- Opening Delimiter -

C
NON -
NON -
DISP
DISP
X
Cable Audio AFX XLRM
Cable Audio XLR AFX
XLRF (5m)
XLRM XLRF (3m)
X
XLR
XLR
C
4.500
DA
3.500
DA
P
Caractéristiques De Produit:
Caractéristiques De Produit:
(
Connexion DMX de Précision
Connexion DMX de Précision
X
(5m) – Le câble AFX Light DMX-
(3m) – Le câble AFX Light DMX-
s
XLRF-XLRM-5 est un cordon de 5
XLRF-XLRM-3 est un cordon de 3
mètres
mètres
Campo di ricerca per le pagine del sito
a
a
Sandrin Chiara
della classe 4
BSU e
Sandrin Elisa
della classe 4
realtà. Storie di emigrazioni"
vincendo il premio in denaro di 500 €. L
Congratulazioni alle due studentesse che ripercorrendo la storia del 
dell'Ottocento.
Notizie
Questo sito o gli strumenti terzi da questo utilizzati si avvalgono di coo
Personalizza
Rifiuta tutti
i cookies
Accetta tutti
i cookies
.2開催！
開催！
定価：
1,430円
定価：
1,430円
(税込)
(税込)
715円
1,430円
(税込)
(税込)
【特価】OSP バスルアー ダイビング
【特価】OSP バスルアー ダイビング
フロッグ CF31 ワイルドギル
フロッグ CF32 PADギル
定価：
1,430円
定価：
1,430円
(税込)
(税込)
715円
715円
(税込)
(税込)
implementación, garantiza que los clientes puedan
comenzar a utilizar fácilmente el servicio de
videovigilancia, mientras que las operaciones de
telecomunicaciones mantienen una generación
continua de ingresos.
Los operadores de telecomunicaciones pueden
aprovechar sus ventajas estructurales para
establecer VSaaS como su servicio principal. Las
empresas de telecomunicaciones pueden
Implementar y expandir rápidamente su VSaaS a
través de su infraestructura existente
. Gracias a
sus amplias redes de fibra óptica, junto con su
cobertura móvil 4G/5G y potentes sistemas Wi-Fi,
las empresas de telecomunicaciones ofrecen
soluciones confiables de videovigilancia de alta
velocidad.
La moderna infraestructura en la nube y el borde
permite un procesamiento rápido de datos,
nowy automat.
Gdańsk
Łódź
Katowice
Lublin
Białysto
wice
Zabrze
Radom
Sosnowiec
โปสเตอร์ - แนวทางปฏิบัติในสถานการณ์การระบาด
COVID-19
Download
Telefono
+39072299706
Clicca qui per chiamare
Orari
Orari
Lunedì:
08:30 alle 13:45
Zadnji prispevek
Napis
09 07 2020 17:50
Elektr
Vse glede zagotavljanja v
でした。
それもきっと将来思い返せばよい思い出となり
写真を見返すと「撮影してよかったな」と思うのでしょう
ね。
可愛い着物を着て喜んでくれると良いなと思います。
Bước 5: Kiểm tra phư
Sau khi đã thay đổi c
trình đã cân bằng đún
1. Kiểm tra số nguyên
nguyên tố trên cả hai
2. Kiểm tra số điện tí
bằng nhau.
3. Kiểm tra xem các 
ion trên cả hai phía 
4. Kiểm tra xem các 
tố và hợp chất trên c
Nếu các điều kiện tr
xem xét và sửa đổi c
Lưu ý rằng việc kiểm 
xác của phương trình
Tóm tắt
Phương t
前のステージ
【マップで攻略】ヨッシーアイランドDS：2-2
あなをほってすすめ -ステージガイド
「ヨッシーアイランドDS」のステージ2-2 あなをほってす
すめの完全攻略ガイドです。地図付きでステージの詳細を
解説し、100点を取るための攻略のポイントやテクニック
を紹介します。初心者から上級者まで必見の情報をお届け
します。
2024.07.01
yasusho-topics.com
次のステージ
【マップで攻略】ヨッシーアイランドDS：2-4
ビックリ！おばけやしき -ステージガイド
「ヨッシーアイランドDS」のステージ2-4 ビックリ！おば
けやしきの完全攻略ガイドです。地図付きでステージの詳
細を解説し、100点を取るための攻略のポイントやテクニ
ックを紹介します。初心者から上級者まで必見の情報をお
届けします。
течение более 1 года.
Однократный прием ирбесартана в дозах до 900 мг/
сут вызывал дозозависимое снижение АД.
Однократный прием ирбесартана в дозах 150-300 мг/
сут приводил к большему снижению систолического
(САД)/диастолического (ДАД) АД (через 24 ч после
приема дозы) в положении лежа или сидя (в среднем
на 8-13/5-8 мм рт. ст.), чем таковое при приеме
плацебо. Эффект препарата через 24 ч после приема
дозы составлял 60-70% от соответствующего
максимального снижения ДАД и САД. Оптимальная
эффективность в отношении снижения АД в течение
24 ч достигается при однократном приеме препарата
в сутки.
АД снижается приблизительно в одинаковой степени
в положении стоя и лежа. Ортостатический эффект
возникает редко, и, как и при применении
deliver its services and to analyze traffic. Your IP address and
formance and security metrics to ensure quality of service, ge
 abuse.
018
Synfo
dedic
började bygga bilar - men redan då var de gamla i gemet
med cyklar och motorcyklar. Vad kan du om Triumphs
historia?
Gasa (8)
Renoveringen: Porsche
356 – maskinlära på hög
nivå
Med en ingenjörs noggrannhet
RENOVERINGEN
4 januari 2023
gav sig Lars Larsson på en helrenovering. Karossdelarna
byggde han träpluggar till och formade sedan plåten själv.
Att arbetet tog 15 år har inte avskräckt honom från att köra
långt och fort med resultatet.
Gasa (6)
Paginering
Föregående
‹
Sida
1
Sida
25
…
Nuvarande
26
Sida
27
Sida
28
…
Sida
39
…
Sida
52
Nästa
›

- Closing Delimiter -

- [Exercise objective]: Copy out the items unchanged, from their first line through the line containing "XLRF-XLRM-5 est un cordon de 5".

- [Task response]:
C
NON -
NON -
DISP
DISP
X
Cable Audio AFX XLRM
Cable Audio XLR AFX
XLRF (5m)
XLRM XLRF (3m)
X
XLR
XLR
C
4.500
DA
3.500
DA
P
Caractéristiques De Produit:
Caractéristiques De Produit:
(
Connexion DMX de Précision
Connexion DMX de Précision
X
(5m) – Le câble AFX Light DMX-
(3m) – Le câble AFX Light DMX-
s
XLRF-XLRM-5 est un cordon de 5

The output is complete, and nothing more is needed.